While many consider recent healthcare job growth a reflection of the industry's strength, a new article in Harvard Business Review suggests otherwise, arguing it actually reflects a lack of efficiency in the industry.
"The early signs are worrisome," Robert Kocher, M.D., a partner with the Cambridge-based investment firm Venrock, wrote in the blog post. "With healthcare viewed as a jobs source and jobs being added faster than demand is growing, we appear to be on a path toward more workers and lower salaries, not necessarily more productivity, unless something changes dramatically."
Kocher and his colleagues analyzed Bureau of Labor Statistics data and found:
- The number of workers in the U.S. health system grew by nearly 75 percent between 1990-2012;
- Nearly 95 percent of this growth was in non-doctor workers, and the ratio of doctors to non-doctor workers shifted from 1:14 to 1:16; and
- On the basis of BLS median wages, these figures equate to $823,000 of labor cost per doctor.

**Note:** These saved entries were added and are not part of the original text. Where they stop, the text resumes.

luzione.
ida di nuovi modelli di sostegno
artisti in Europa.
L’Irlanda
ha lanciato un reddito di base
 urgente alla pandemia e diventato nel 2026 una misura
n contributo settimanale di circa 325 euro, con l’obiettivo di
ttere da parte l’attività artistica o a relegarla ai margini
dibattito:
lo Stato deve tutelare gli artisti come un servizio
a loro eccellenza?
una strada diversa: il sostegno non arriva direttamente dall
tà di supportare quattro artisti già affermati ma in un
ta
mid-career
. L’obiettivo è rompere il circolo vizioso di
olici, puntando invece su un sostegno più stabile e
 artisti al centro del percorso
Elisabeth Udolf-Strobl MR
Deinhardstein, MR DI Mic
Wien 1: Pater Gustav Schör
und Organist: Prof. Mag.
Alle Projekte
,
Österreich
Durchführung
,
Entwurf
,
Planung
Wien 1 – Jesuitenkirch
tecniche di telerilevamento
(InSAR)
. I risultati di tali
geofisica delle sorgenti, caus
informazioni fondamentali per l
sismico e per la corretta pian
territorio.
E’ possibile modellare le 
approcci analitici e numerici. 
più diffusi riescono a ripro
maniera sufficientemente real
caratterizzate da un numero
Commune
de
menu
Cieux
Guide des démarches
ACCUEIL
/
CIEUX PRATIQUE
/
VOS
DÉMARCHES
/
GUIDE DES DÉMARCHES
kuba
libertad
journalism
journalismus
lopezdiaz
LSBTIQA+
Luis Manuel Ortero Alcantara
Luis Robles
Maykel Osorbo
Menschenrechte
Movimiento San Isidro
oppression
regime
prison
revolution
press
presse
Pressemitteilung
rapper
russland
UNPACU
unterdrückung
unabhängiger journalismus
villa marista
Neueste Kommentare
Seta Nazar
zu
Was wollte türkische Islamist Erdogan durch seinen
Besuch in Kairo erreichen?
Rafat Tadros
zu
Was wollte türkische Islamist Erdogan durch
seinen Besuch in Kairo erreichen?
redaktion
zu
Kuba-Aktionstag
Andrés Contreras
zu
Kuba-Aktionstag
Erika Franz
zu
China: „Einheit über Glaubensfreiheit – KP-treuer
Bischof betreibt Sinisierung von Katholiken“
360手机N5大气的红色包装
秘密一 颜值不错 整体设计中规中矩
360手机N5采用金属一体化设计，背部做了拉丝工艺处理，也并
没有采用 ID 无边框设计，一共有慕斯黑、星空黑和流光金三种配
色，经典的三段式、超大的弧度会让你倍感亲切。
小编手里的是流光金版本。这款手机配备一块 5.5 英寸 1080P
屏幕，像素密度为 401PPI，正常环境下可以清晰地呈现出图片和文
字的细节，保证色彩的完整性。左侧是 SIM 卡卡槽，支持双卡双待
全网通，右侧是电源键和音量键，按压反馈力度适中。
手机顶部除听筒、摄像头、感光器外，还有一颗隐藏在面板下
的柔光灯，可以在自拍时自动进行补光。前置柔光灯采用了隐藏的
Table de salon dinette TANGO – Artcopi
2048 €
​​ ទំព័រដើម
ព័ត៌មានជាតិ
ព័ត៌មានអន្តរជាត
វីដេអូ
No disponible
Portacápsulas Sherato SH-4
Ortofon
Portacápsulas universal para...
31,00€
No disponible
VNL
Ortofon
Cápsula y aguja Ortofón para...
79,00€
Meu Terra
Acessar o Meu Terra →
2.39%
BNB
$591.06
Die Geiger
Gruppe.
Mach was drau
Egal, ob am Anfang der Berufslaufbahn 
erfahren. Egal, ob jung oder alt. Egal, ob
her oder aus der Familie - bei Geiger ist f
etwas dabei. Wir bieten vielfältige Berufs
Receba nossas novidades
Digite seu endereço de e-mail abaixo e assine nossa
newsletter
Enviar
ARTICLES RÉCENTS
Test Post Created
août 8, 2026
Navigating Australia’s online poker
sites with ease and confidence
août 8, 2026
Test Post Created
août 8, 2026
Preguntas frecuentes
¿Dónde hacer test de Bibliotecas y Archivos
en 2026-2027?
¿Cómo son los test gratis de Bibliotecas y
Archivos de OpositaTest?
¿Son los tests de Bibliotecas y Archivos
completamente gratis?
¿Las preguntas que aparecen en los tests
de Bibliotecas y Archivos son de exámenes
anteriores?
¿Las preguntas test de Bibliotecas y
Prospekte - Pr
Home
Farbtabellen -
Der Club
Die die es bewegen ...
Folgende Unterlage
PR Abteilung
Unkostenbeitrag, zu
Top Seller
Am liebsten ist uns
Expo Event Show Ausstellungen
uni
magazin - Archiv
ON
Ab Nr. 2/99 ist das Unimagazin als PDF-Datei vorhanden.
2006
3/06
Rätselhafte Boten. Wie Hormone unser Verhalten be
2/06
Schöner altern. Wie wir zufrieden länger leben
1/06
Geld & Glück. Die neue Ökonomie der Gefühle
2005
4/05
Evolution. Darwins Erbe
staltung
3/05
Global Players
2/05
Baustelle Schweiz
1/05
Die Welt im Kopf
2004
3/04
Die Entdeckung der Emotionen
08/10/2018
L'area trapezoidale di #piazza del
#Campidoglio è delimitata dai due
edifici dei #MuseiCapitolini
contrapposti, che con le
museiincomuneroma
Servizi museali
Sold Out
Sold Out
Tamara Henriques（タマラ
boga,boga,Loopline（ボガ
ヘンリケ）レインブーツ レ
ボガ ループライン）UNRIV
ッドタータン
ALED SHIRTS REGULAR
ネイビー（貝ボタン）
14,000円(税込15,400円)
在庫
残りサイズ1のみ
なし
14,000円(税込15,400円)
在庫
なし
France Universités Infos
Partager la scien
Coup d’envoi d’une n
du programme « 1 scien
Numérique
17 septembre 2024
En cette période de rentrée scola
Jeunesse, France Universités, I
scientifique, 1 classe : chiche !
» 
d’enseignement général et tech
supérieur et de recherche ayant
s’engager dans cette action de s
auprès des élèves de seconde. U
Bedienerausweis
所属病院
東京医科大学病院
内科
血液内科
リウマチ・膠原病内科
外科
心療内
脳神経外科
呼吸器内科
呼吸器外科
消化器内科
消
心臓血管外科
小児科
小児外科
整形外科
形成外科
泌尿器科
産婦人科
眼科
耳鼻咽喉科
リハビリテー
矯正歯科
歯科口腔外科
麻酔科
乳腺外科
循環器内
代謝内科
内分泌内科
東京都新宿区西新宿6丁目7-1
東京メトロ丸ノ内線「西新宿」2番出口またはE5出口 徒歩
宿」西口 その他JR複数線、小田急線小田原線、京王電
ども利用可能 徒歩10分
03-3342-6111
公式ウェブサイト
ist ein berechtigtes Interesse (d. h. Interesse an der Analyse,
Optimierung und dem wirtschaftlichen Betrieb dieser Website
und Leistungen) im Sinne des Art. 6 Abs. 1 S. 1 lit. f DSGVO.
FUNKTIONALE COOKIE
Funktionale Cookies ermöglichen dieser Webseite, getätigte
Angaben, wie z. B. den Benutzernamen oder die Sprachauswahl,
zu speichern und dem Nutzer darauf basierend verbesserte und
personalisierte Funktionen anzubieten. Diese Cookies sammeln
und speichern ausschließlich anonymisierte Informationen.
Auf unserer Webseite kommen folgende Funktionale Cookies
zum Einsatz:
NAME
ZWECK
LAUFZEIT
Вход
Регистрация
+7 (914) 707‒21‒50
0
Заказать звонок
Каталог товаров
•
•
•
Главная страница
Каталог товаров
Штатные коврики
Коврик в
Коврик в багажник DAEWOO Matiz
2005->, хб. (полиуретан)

"Demand and supply are not growing in tandem: from 2002 to 2012, inpatient days per capita decreased by 12% while the workforce in hospitals grew by 11%. This misalignment underlies some of the productivity decline we have observed in healthcare," he wrote.
The good news is industry experts expect healthcare to grow in 2014 so Kocher said productivity gains are possible if jobs aren't added. And there are signs of a slowdown in job growth. In July, FierceHealthcare reported the healthcare sector led all other industries in workforce reductions, cutting 6,483 jobs, the largest industry reduction since the 9,558 jobs shed in November 2009. And in August, although the healthcare industry saw a gain of 32,700 jobs over the past month, the Bureau of Labor Statistics' monthly jobs report indicates only 900 of these were in the hospital sector, FierceHealthcare previously reported.
Even still the long-time trend isn't encouraging, according to Kocher. "Unfortunately," he said, "healthcare as an industry continues hiring far faster than demand is growing, adding 119,000 new workers in the first half of 2013, for example, with little increase in patient volume."
To reverse the decline in healthcare labor productivity, Kocher calls for a transformation of the system--both on the supply and demand sides. This means relying on innovative reimbursement models that reward providers for lowering healthcare costs and becoming more transparent in price and quality data so patients choose more productive settings.
Finally, he suggests healthcare leaders rethink their labor force and eliminate jobs that don't directly contribute to better outcomes or deliver a concrete return on investment.